━━━━━ Testo della pagina ━━━━━

Paolo Benvegnù e suoi “fragilissimi film”: l’intervista

Finito un percorso magnifico (gli Scisma), c’è voluto molto tempo perché Paolo Benvegnù tornasse ad esporsi in prima persona. È tornato con un disco incantevole, “Piccoli fragilissimi film”, che ci consegna istantanee di un uomo che ha imparato a stare in equilibrio precario, e che non vuole rinunciare alla sua debolezza.
Un disco sofferto, un autore che spiega la sua arte senza falsi pudori o ritrosie, una vera e propria catarsi in musica: questi sono i suoi meravigliosi piccoli fragilissimi film.


“Piccoli fragilissimi film” è un’autobiografia piuttosto sofferta. Io continuo a leggere tue interviste ovunque. Quanto ti pesa raccontare e spiegare a tutti come sono nate le canzoni, e i momenti della tua vita in cui sono nate?

Si intrecciano sentimenti differenti ogni volta.
Può sembrare paradossale, ma da un lato questo spiegare mi serve ancora di più per capire quello che è successo (maglio dovrei dire: quello che mi è successo) e per pulire eventuali dubbi, dall’altro questa cosa mi invita a tornare a ripensare a momenti dolcemente violenti, in cui ho rimesso in gioco per l’ennesima volta tutta la mia vita. E sono stati per me momenti di delirio assoluto, che però mi hanno fatto capire davvero il senso della precarietà di cui sono intriso.
E’ una specie di dipendenza da forze maggiori, che non riesco ad evitare.
Penso di essere un terribile distruttore, e vorrei invece essere un ottimo apprendista in costruzioni. E non mi trovo quasi mai in equilibrio.
Questo una volta mi affaticava, ora penso di vivere per sentire il senso di vertigine che comporta.

Una data: 10 maggio 2003. Cosa ricordi di quella sera, che sensazioni ti ha lasciato?

L’ultimo Valzer degli Scisma mi ha lasciato una sensazione di felicità e di gioia che ho provato davvero poche volte.
Abbiamo avuto la forza di chiudere un percorso in positivo.
Avevamo spezzato un destino e l’abbiamo ricongiunto nella felicità.
Ma ciò che mi è rimasto addosso di più è decisamente lo stupore di sentire veramente l’amore e la passione che abbiamo profuso ritornare con gli interessi (e quanti, e grazie ancora!).

━━━━━ Dati forniti ━━━━━

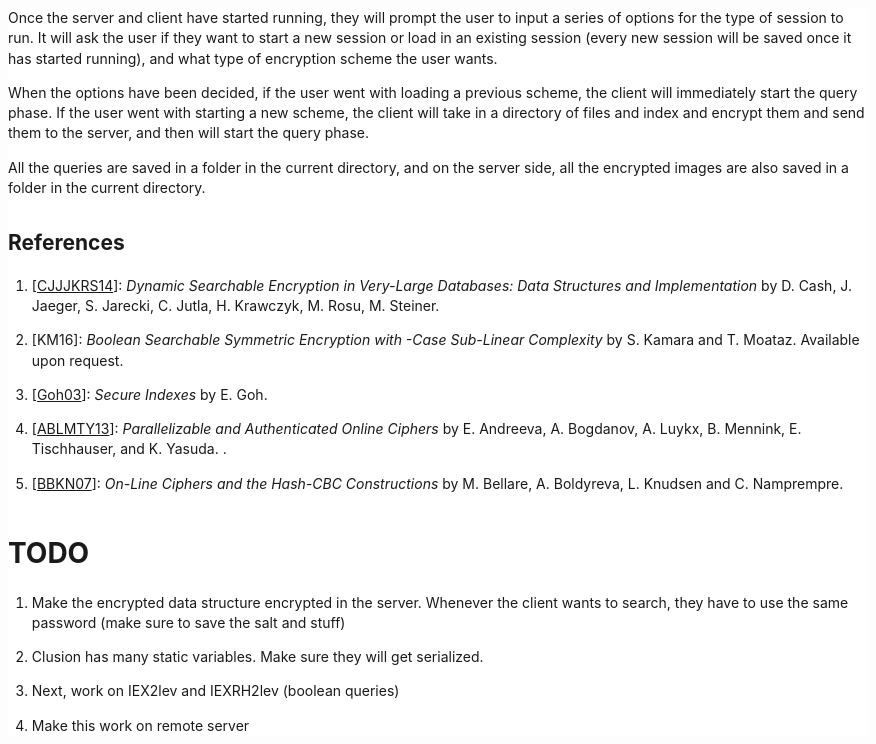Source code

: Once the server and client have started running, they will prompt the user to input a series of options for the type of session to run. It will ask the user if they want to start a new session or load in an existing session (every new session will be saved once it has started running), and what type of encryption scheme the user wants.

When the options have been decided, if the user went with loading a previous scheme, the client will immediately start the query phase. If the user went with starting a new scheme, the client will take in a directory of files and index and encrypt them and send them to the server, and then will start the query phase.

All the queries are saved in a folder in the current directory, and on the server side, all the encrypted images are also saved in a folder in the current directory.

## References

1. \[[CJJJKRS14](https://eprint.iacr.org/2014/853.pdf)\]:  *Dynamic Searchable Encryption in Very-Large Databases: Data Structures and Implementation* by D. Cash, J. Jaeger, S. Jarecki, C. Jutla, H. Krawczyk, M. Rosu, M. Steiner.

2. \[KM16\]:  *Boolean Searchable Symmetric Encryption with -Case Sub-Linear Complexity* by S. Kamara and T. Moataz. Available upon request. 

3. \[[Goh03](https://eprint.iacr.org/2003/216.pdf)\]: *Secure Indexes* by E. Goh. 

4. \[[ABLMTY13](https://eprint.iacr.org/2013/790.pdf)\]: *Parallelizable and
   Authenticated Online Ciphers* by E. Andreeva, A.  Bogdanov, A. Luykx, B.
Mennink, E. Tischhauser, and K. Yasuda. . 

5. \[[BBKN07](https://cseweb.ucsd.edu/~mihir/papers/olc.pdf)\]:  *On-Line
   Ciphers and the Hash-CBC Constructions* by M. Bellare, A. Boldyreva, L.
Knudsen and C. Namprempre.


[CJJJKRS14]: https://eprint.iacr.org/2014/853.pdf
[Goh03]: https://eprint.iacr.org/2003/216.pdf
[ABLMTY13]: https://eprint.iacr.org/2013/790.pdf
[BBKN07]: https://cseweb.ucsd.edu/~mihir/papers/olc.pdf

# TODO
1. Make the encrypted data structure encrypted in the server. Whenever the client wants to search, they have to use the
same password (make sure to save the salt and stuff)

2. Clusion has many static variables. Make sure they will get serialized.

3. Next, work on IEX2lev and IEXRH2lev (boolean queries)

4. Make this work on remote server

━━━━━

**Cosa farai:**
**A)** Rispondi a queste domande sull'intervista a Paolo Benvegnù:
(i) Con quale disco è tornato Paolo Benvegnù?
(ii) Quale sensazione gli ha lasciato l'ultimo Valzer degli Scisma?
(iii) Che cosa pensa di essere Benvegnù, e che cosa vorrebbe essere invece?
**B)** Traduci in inglese questa frase dell'intervista a Paolo Benvegnù: "Questo una volta mi affaticava, ora penso di vivere per sentire il senso di vertigine che comporta."

**Elenco risposte:**
**A)**
(i) "Piccoli fragilissimi film".
(ii) Una sensazione di felicità e di gioia che ha provato davvero poche volte.
(iii) Pensa di essere un terribile distruttore e vorrebbe essere un ottimo apprendista in costruzioni.

**B)** This used to wear me out; now I think I live to feel the sense of vertigo it brings.